A shark has been spotted swimming in the sea close to where youngsters were playing in the shallows off Smeaton’s pier in St Ives, Cornwall on Saturday lunchtime.
In the footage that has been shared online you can clearly see the shape and the fins of the Porbeagle shark close to where a group of youngsters were jumping into the water.
Colin Walker, maritime assistant at St Ives Harbour confirmed it was a porbeagle.
“We hardly ever see them here, let alone so close in but there were also a number of dolphins in the water on the same day.
“It was an amazing sight but there was no-one in the water at the time because the tide was out.”
A porbeagle is a large, streamlined mackerel shark with a powerful body the Shark Trust said.
The sharks are usually less than 10ft in size.
Porbeagles are related to notorious great whites but are renowned for their inquisitiveness and are not a threat to humans said the Shark Trust.
Hollie and Tristan Campion were out and about when they saw the creature on Saturday.
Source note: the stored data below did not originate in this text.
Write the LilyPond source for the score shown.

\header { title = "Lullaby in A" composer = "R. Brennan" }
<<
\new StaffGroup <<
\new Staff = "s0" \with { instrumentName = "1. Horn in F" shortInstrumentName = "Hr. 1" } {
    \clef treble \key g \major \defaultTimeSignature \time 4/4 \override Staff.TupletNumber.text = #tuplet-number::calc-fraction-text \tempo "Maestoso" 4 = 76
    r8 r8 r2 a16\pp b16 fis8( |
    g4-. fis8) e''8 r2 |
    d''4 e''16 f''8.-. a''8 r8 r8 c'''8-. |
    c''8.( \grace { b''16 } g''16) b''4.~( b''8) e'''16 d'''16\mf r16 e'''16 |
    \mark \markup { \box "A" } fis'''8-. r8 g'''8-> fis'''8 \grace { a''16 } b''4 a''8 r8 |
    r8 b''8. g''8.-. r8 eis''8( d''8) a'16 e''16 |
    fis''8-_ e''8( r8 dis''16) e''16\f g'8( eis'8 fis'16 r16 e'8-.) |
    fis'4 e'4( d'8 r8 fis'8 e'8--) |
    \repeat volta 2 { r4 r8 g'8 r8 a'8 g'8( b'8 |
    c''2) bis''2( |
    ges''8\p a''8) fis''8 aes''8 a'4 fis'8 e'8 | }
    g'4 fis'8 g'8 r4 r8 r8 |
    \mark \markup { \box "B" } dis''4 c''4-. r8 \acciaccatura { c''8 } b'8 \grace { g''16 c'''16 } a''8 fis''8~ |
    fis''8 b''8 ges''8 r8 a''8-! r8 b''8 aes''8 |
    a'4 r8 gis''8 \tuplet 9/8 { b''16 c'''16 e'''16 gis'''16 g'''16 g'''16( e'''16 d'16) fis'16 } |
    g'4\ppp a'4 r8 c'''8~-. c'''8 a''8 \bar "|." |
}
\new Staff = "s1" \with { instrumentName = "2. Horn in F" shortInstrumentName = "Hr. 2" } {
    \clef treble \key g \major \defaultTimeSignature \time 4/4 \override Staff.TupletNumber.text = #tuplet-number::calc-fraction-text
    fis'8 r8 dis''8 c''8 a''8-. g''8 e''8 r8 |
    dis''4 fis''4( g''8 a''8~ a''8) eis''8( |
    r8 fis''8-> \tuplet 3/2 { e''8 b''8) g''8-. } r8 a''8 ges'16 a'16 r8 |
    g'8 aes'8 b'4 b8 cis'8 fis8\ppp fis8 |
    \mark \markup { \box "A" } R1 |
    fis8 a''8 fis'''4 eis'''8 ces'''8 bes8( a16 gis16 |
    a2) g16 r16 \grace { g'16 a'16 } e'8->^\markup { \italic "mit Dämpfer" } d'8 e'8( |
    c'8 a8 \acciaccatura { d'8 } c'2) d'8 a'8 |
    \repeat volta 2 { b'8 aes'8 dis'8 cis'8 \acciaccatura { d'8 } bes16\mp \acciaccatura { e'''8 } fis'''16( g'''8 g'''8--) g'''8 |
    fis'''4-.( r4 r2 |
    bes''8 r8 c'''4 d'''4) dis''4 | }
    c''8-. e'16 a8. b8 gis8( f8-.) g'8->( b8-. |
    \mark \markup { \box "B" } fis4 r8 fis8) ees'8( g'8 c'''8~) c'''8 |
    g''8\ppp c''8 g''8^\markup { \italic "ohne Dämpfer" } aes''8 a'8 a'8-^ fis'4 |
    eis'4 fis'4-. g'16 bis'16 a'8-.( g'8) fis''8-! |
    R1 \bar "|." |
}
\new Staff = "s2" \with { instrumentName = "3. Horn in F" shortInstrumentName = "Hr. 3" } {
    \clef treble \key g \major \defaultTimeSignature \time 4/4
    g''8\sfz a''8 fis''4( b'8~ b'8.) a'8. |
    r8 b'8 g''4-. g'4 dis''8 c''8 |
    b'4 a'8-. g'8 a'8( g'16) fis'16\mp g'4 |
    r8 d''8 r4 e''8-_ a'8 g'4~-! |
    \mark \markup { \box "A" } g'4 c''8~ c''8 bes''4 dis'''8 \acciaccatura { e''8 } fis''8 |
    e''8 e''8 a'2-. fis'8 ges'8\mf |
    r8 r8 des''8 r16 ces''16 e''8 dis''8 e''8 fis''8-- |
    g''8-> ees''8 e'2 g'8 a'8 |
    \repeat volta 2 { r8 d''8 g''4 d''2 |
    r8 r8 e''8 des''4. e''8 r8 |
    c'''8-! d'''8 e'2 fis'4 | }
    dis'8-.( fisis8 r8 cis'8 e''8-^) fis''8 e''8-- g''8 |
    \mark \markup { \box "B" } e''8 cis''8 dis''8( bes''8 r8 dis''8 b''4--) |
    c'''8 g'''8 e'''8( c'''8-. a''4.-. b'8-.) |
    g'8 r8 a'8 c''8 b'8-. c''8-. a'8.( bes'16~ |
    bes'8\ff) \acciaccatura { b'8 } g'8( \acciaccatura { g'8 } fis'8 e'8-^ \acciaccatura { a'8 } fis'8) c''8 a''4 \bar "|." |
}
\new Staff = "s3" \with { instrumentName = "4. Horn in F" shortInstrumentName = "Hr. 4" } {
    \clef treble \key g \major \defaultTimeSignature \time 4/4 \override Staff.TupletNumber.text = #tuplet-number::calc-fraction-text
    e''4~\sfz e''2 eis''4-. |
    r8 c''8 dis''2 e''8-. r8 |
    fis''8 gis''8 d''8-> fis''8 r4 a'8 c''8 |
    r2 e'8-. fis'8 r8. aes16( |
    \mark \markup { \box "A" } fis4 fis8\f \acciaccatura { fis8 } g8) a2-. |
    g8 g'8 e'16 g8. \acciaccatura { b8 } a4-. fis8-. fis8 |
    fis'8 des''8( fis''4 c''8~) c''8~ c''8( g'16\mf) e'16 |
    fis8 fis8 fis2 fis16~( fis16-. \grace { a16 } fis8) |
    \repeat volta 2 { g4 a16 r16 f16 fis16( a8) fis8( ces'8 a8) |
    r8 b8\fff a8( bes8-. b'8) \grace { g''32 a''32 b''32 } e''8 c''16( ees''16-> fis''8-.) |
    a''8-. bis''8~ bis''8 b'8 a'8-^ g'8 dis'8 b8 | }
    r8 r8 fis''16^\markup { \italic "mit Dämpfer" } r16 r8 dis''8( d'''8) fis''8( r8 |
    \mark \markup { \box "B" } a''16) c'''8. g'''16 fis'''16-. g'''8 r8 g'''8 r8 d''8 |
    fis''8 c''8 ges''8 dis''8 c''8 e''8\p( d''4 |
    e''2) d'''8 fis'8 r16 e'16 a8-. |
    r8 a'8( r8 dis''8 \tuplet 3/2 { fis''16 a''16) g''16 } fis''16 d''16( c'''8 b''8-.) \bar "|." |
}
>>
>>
The couple say it came right into Smeaton’s Pier and reckon it was about six-foot long.
They managed to capture the magical moment on camera in what looks like a tropical paradise.
Hollie said: “We were in St Ives on Saturday watching the gig rowing and having a wander round, we went over to Smeaton’s Pier and sae the shark in the water.
“There were a lot of kids doing pier jumping and they shouted ‘there’s a shark, there’s a shark’ and we thought they were joking but we went over to have a look and it came right in a couple of metres away from the pier.
“It was so slow and slinky through the water, it came in and went away then came back in again, it was amazing.
“I feel really privileged, you just don’t see anything like that, I’d never seen a shark before.
“We think it was about five or six feet, no idea what kind of shark it was but I don’t think it was a basking shark as it didn’t have the right nose for it.
“My husband was amazed, he’s been swimming with basking sharks before but thought this was absolutely amazing.”